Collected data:
************

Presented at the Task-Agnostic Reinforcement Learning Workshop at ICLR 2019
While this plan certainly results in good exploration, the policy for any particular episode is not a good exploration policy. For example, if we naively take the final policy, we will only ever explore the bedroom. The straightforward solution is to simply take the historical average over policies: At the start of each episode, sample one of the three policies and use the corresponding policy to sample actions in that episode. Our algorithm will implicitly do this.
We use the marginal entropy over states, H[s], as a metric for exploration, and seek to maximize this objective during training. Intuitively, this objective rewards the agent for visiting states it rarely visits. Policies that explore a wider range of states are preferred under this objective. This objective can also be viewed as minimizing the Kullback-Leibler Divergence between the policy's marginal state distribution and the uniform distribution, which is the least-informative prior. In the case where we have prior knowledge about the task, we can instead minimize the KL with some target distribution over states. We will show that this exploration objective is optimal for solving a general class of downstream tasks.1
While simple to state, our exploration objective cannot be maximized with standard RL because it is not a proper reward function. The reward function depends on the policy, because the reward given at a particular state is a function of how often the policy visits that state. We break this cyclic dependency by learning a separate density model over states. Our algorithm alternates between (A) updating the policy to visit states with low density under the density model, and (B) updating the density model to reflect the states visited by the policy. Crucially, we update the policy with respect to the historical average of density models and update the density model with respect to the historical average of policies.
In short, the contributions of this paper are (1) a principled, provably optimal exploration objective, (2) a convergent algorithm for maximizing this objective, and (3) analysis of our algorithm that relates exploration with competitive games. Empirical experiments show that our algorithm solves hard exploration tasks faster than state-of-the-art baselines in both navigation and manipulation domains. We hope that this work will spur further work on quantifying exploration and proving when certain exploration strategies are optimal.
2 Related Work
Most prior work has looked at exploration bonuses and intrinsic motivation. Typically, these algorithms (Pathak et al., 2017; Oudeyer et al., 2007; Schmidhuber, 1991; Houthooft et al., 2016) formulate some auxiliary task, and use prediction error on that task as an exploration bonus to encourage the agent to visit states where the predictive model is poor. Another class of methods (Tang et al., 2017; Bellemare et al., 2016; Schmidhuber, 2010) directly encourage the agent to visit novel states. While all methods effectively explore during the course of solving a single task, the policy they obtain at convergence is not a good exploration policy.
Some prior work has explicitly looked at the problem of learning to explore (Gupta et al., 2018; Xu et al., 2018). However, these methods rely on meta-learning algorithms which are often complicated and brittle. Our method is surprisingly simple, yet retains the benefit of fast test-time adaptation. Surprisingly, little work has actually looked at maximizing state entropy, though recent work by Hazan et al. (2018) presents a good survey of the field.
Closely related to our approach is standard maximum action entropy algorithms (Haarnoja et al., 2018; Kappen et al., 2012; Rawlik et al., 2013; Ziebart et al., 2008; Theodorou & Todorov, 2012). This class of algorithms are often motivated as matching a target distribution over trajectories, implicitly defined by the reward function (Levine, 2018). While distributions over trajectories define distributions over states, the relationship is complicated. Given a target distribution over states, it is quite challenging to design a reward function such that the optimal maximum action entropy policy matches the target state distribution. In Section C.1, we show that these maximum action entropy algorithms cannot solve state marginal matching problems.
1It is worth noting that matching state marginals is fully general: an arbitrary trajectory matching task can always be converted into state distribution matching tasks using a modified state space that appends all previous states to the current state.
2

************

▶ [TASK DIRECTIONS]
All lines above from the one containing "While simple to" to the one containing "Most prior work" must be repeated exactly, both lines included, and no others.

▶ [SOLUTION FOR THIS EXERCISE]
While simple to state, our exploration objective cannot be maximized with standard RL because it is not a proper reward function. The reward function depends on the policy, because the reward given at a particular state is a function of how often the policy visits that state. We break this cyclic dependency by learning a separate density model over states. Our algorithm alternates between (A) updating the policy to visit states with low density under the density model, and (B) updating the density model to reflect the states visited by the policy. Crucially, we update the policy with respect to the historical average of density models and update the density model with respect to the historical average of policies.
In short, the contributions of this paper are (1) a principled, provably optimal exploration objective, (2) a convergent algorithm for maximizing this objective, and (3) analysis of our algorithm that relates exploration with competitive games. Empirical experiments show that our algorithm solves hard exploration tasks faster than state-of-the-art baselines in both navigation and manipulation domains. We hope that this work will spur further work on quantifying exploration and proving when certain exploration strategies are optimal.
2 Related Work
Most prior work has looked at exploration bonuses and intrinsic motivation. Typically, these algorithms (Pathak et al., 2017; Oudeyer et al., 2007; Schmidhuber, 1991; Houthooft et al., 2016) formulate some auxiliary task, and use prediction error on that task as an exploration bonus to encourage the agent to visit states where the predictive model is poor. Another class of methods (Tang et al., 2017; Bellemare et al., 2016; Schmidhuber, 2010) directly encourage the agent to visit novel states. While all methods effectively explore during the course of solving a single task, the policy they obtain at convergence is not a good exploration policy.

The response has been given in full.